In the end he left it for a future government.

Derrett said the obvious first step was to trial an extension of ACC to people with serious illnesses.

"We've shown there's a huge difference when you have an inequitable system, let's investigate and see what happens when you extend ACC to some serious ill-people."

Iain Lees-Galloway acknowledged the discrepancy in support was unfair but says extending ACC cover would have massive financial implications. Photo: SCOTT HAMMOND/STUFF

Minister of ACC Iain Lees-Galloway acknowledged the discrepancy in support was unfair.

"I'm sure every electorate MP has dealt with cases, has advocated for people who are not entitled to ACC under the rules that we have."

But changing the system and extending ACC cover would have massive financial implications he said.

"There's certainly room for a broader debate but that's a big debate that the public need to have - and I haven't yet seen an overwhelming public desire for change of that magnitude."

Derrett said concerns about cost was "short sighted" as it ignored the benefits of preventing people from falling into poverty and long-term unemployment.

"At the moment, beyond limited means-tested WINZ allowances and entitlements which can be very difficult to access, New Zealand is turning a blind eye to the harms for people experiencing serious illnesses and this needs to change".


Dr Esther Woodbury says NZ's two-tiered system for supporting those with disabilities is discriminatory and a breach of human rights. "To my knowledge there's no where else in the world where there is this kind of distinction over origin of disability." Photo: ROBERT KITCHIN/STUFF

National policy and relationships manager for Disabled Persons Assembly New Zealand Dr Esther Woodbury said ACC did not work perfectly but those who were covered often received better equipment and support than those relying on welfare and the public health system.

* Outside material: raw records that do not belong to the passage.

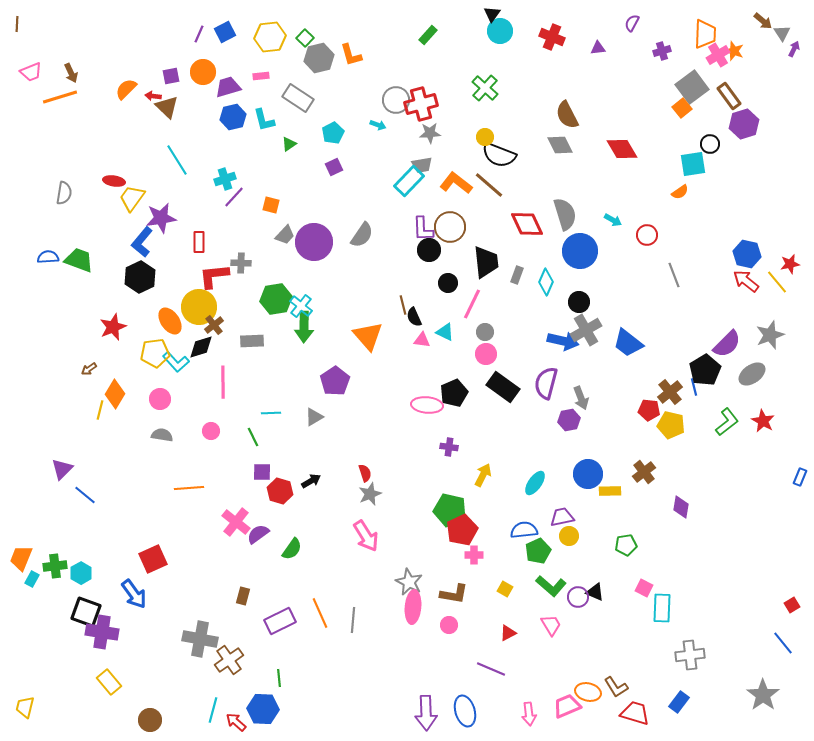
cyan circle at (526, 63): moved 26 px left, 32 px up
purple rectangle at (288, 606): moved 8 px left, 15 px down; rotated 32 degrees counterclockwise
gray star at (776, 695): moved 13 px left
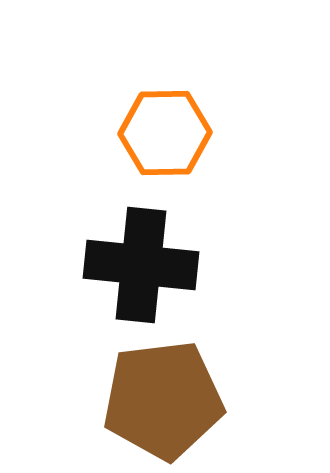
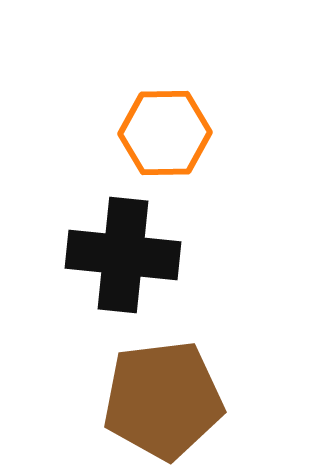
black cross: moved 18 px left, 10 px up
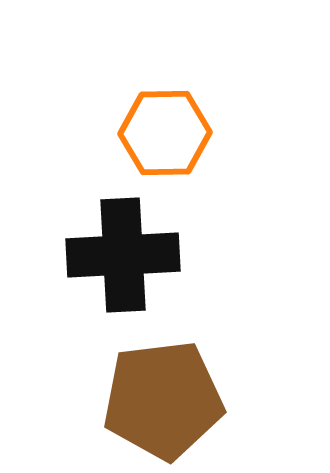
black cross: rotated 9 degrees counterclockwise
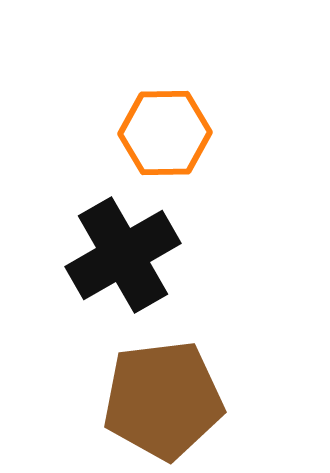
black cross: rotated 27 degrees counterclockwise
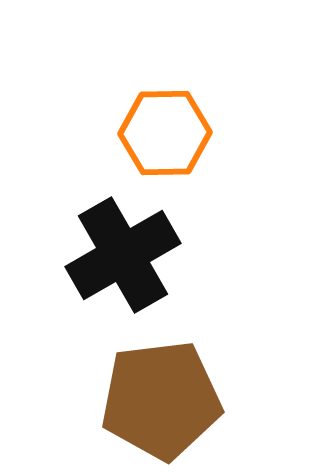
brown pentagon: moved 2 px left
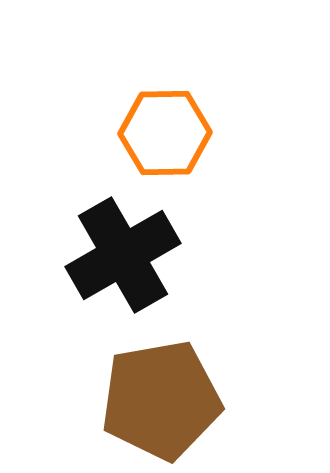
brown pentagon: rotated 3 degrees counterclockwise
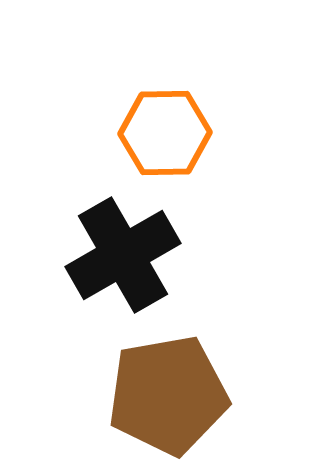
brown pentagon: moved 7 px right, 5 px up
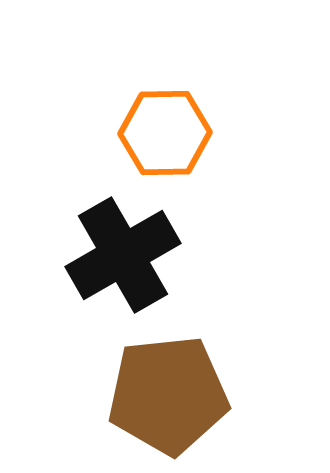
brown pentagon: rotated 4 degrees clockwise
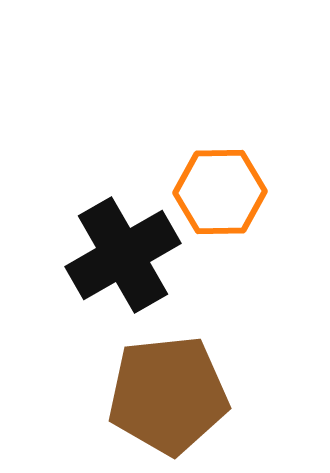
orange hexagon: moved 55 px right, 59 px down
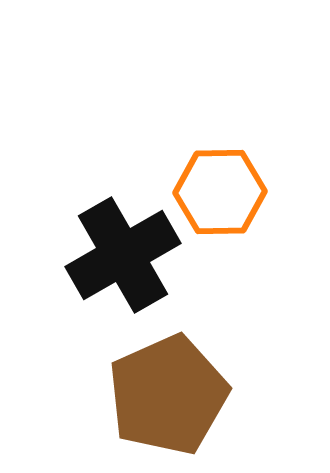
brown pentagon: rotated 18 degrees counterclockwise
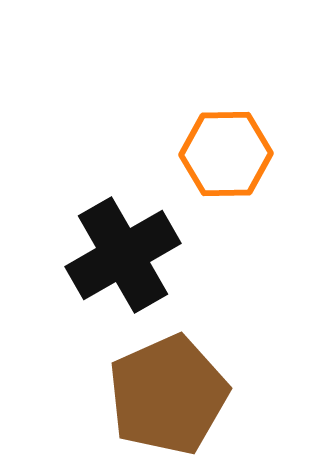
orange hexagon: moved 6 px right, 38 px up
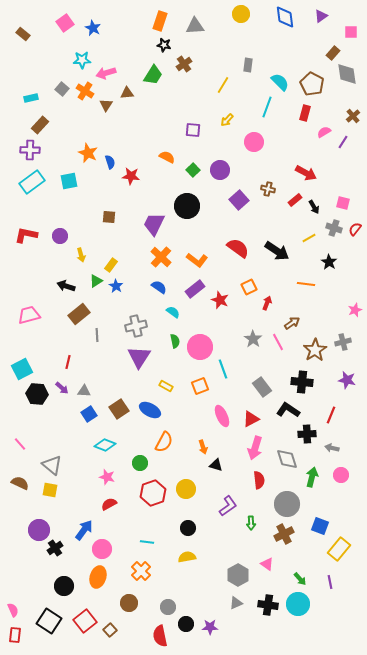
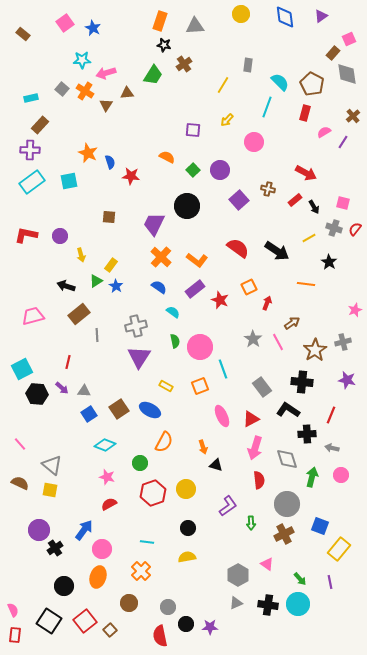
pink square at (351, 32): moved 2 px left, 7 px down; rotated 24 degrees counterclockwise
pink trapezoid at (29, 315): moved 4 px right, 1 px down
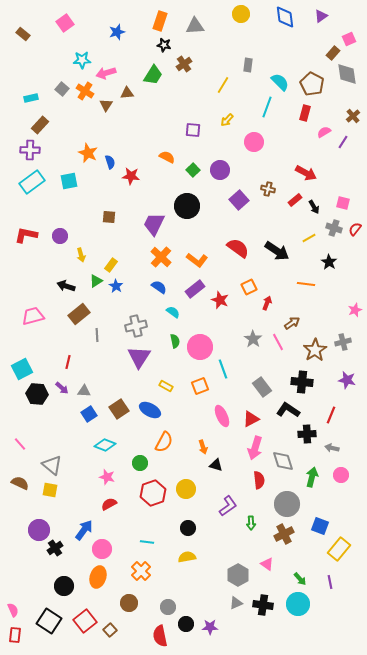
blue star at (93, 28): moved 24 px right, 4 px down; rotated 28 degrees clockwise
gray diamond at (287, 459): moved 4 px left, 2 px down
black cross at (268, 605): moved 5 px left
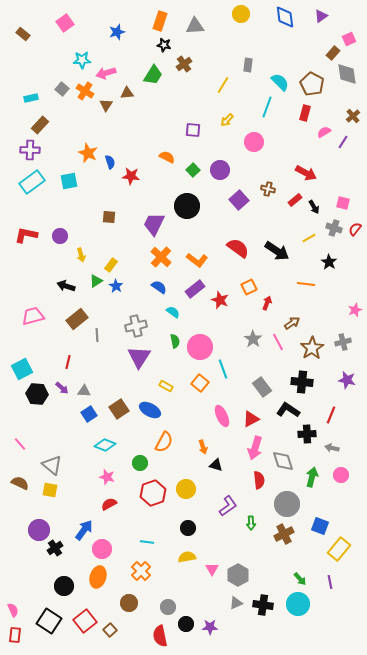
brown rectangle at (79, 314): moved 2 px left, 5 px down
brown star at (315, 350): moved 3 px left, 2 px up
orange square at (200, 386): moved 3 px up; rotated 30 degrees counterclockwise
pink triangle at (267, 564): moved 55 px left, 5 px down; rotated 24 degrees clockwise
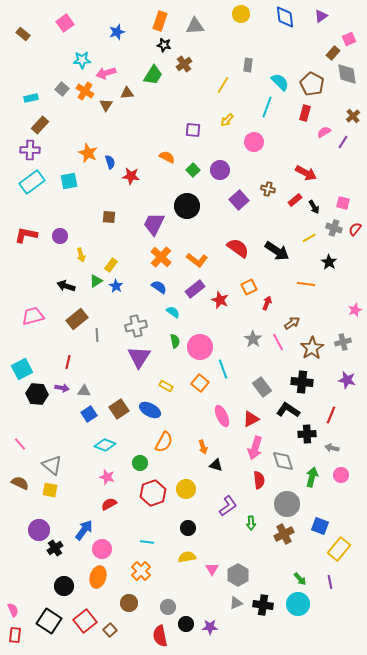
purple arrow at (62, 388): rotated 32 degrees counterclockwise
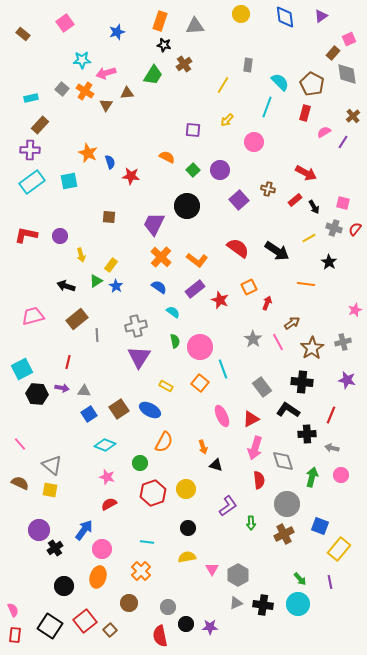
black square at (49, 621): moved 1 px right, 5 px down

In her research Woodbury compared the access of two disabled men to a modified car.

The man who was covered by ACC received funding of $140,000 for a fully modified van for his electric wheelchair, including automatic doors. The vehicle allowed him to continue working, attend his children's sports games and live an independent life.

The other man, who also relied on a wheelchair, was born with a condition which caused disability. He had applied for and received funding to get his car slightly modified but he had to lift his wheelchair into the car and lift himself into the drivers seat.

After years of doing this he injured his shoulder joints, could no longer use his car and was forced to rely on his partner for transport.

Woodbury said the two-tiered system was discriminatory and a breach of the Government's obligations as a signatory to the UN Convention on the Rights of Persons with Disabilities.

"To my knowledge there's nowhere else in the world where there is this kind of distinction over origin of disability."